R2P or not R2P (updated with a comment by David Rieff)

Samantha Power is the author of A Problem From Hell: America and the Age of Genocide and an Obama foreign policy advisor operating under the bland title Senior Director for Multilateral Affairs at the National Security Council. She is not much into the deployment of the armed forces of the United States to promote the American national interest. Rather, Power espouses the doctrine of the “responsibility to protect,” or R2P. According to the New York Times, she and it helped give birth to our Libyan venture.

I thought of Power in connection with news of developments in Libya this weekend. Barry Rubin summarizes the evidence that Islamists and even al-Qaeda supporters will play a central role in Libya’s new regime. “Up to now there has been reasonable speculation that the U.S. government and NATO might be installing an anti-Western, Islamist government in Libya. Now there’s proof that this is so,” Rubin writes. As far as Power is concerned, this may be a feature, not a glitch. But you have to wonder if Obama and his team of deep thinkers have given any thought to what comes next in Libya.

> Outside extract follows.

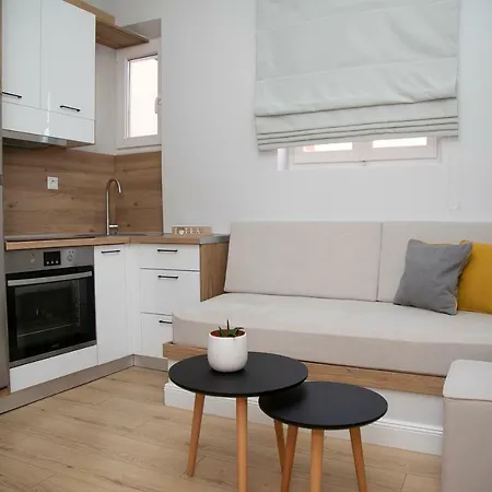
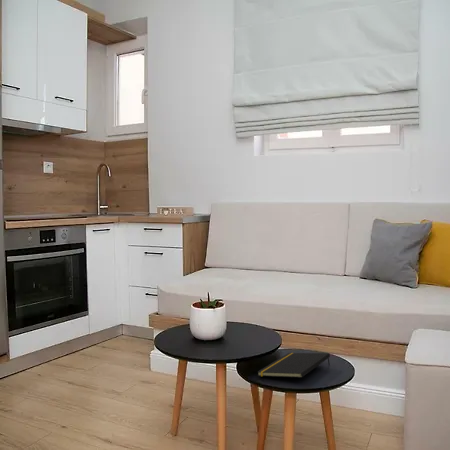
+ notepad [257,352,331,379]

Yesterday also brought news via the Associated Press that rebel forces and armed civilians are rounding up thousands of black Libyans and migrants from sub-Sahara Africa, accusing them of fighting for ousted strongman Moammar Gadhafi and holding them in makeshift jails across the capital. The AP’s Ben Hubbard reports that all of the detainees say they are innocent migrant workers — not a great shock — and asserts that in most cases there is no evidence that they are lying. Hubbard acknowledges further down in the article that early in the conflict Gadhafi imported mercenaries from sub-Saharan Africa to help fend off the rebels.

Wow. This could get complicated.

In July Victor Davis Hanson pointed out some of the contradictions and complications of the Libyan venture. He noted that many insurgents share deeply rooted racial and religious hatred of Gadhafi’s African mercenaries. The question that Hanson raised at the time still obtains. What happens next?

UPDATE: David Rieff is a principled man of the left whose work I greatly respect. He comments on this post:

I am on record as being a fierce critic of R2P, though obviously from the other shore politically from most of the people you cite on the subject in your interesting post (see below). But in fairness to the Obama administration, the immediate impetus for military action was the belief that Colonel Gaddafi’s forces were going to seize Benghazi and that a terrible massacre would ensue. Given what Gaddafi had been saying this was not an unreasonable belief. Should the administration have said, well, it’s possible the rebellion will come to be dominated by Islamists, therefore we’ll stand by and let a massacre take place that we and our European allies are in a position to prevent? That seems an awfully difficult position to defend morally, and, with all due respect to the influence of Samantha Power (though I do think attributing the decision to go in to her efforts is at least a wild exaggeration), and to the particular brand of internationalism espoused by the current administration, I very much doubt George W. Bush would have acted any differently when he was in office, or that a President Romney or a President Perry will do so if one of them defeats President Obama next year.

On his criticism of R2P, Rieff cites his valuable National Interest essay “Saints go marching in.” I am grateful to have his comment on this post. In a subsequent message he also cites his Foreign Policy essay “Millions may die…or not.”